Videobeweis und Headset künftig erlaubt

Zürich.  Die emotional geführte Stammtischdebatte über den Videobeweis war auf dem verschneiten Zürichberg ganz weit weg. Eine „sehr genaue, akademische Analyse“ habe zu der historischen Entscheidung im International Football Association Board (IFAB) geführt, den Video-Assistenten offiziell ins Regelwerk des Weltfußballverbandes (Fifa) aufzunehmen, betonte Fifa-Präsident Gianni Infantino. „Wir leben in einer digitalen Ära und können die Augen vor solchen Neuerungen nicht mehr verschließen“, sagte der Schweizer.

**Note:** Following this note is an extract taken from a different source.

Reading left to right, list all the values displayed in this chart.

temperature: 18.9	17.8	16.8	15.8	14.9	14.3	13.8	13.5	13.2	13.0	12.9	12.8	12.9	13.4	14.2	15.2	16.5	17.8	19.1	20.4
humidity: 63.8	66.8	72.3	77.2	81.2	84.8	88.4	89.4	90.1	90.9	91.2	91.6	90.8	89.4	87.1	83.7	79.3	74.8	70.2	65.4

In den rund 1000 Spielen der zweijährigen Testphase sei die Genauigkeit der Schiedsrichterentscheidungen „auf 99 Prozent gestiegen“, so hätten es die Fußballwissenschaftler ausgerechnet. In Russland in diesem Sommer soll der Videobeweis seine WM-Premiere feiern. In Deutschland verliefen die Diskussionen zuletzt geräuschloser. Die Bundesligaclubs beraten am 22. März über die endgültige Einführung des Videobeweises. Auch auf die Zweite Liga könnte das technische Hilfsmittel ausgeweitet werden. In den großen europäischen Ligen bleiben bisher einzig die Engländer ohne Videobeweis.

Der Fifa-Entscheid beinhaltet auch die Freigabe für andere Techniken: So ist etwa die elektronische Kommunikation künftig erlaubt. Trainer dürften sich demnächst via Headset mit ihren Co-Trainern auf der Tribüne austauschen.